*** Data for processing ***
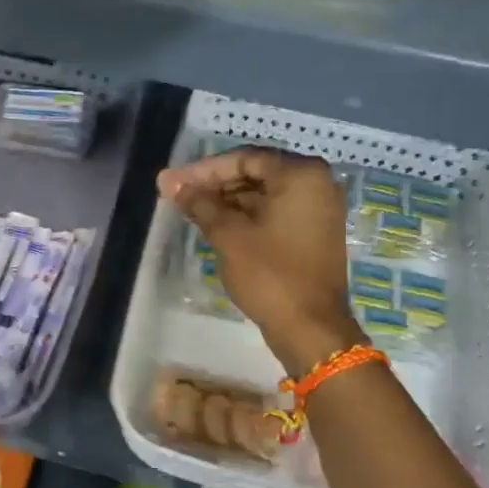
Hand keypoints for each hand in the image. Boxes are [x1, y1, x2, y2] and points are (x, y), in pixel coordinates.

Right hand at [158, 147, 363, 374]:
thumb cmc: (270, 274)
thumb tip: (169, 181)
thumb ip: (199, 203)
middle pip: (256, 173)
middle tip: (178, 195)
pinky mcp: (315, 231)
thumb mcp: (229, 235)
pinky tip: (217, 224)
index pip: (244, 159)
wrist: (310, 328)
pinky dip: (247, 215)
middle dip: (215, 184)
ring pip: (265, 193)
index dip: (204, 170)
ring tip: (191, 210)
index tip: (173, 182)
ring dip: (229, 200)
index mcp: (301, 174)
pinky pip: (276, 211)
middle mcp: (317, 183)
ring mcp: (319, 208)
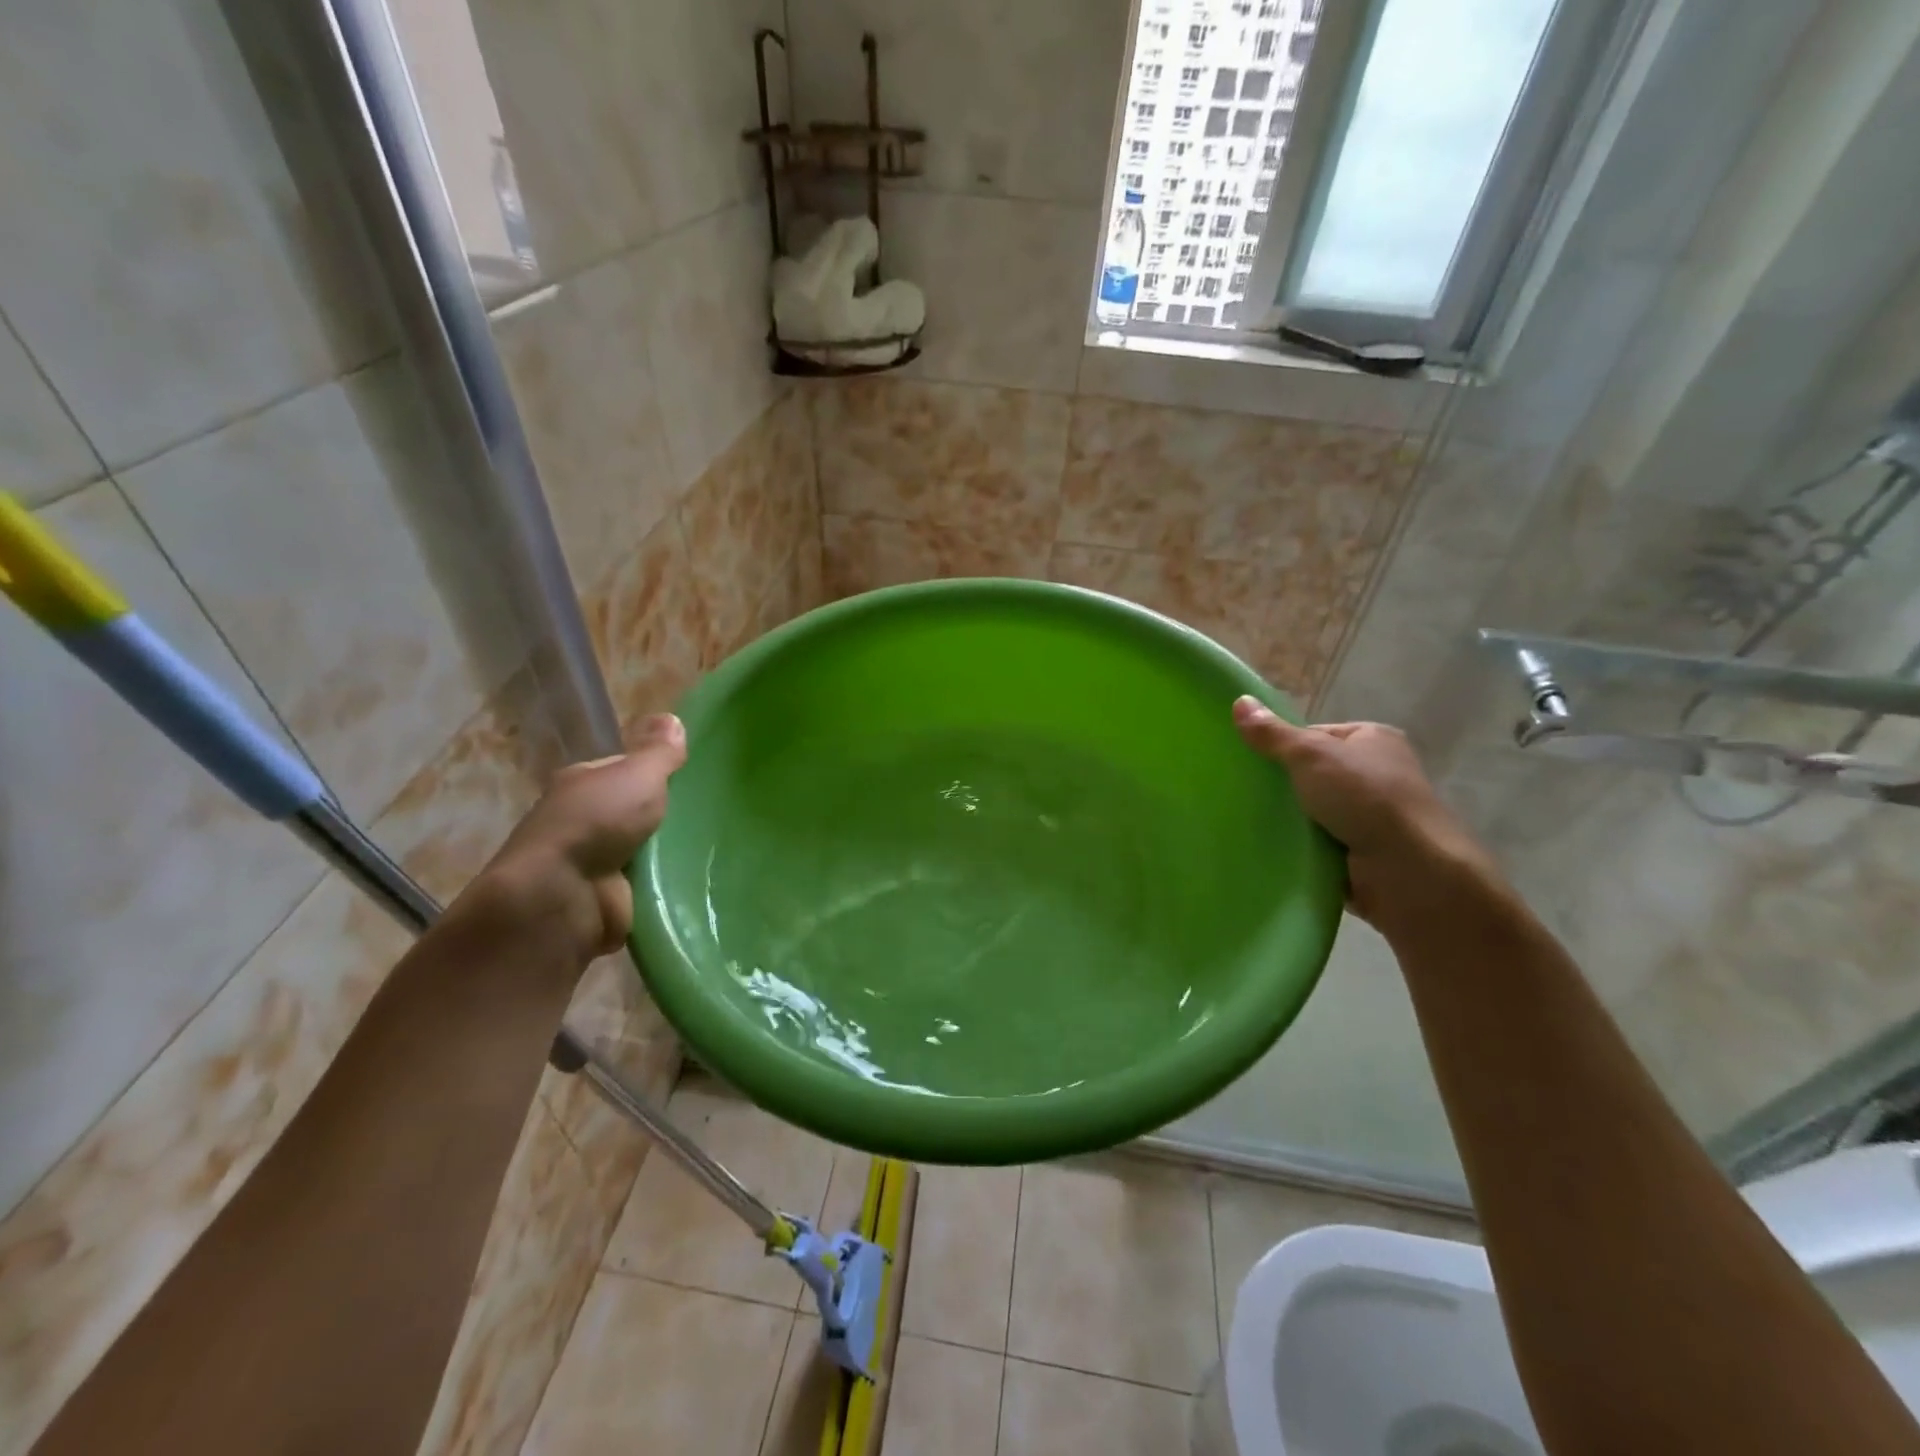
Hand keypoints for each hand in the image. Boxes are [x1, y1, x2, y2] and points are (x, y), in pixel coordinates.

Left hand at [476, 713, 687, 962]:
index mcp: (582, 784)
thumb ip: (658, 752)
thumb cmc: (597, 822)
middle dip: (665, 815)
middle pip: (634, 811)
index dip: (656, 772)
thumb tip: (672, 718)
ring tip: (713, 849)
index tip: (694, 778)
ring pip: (642, 850)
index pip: (624, 771)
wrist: (562, 897)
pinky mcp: (605, 899)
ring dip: (667, 853)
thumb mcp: (637, 775)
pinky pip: (645, 885)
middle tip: (711, 815)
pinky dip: (664, 885)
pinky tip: (694, 880)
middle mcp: (581, 820)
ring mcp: (591, 863)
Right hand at [1231, 697, 1500, 929]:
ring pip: (1314, 811)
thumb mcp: (1310, 755)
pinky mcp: (1363, 852)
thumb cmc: (1365, 798)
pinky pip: (1319, 843)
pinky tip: (1271, 847)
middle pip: (1313, 774)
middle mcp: (1377, 774)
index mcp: (1373, 740)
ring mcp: (1372, 816)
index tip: (1253, 762)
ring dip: (1290, 819)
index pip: (1316, 735)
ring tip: (1248, 820)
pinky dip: (1300, 846)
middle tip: (1244, 792)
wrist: (1409, 870)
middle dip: (1283, 785)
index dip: (1283, 746)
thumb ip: (1272, 734)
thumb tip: (1239, 700)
***
Prompt: In the data above, take the line with "pinky pip: (276, 211)", the line with "index pip: (624, 771)", and every line between, and set them down exactly without pictures.

Solution to the problem:
pinky pip: (276, 211)
middle mcp: (317, 183)
ring mcp: (319, 208)
Hand keypoints for each hand in the image. Boxes are [x1, y1, x2, y2] and points are (x, y), in pixel coordinates.

Left hand at [476, 713, 687, 962]:
index mcp: (582, 784)
thumb ip: (658, 752)
thumb cmc: (597, 822)
middle dip: (665, 815)
middle pip: (634, 811)
index dip: (656, 772)
thumb tip: (672, 718)
ring tip: (713, 849)
index tip: (694, 778)
ring pip: (642, 850)
index pip: (624, 771)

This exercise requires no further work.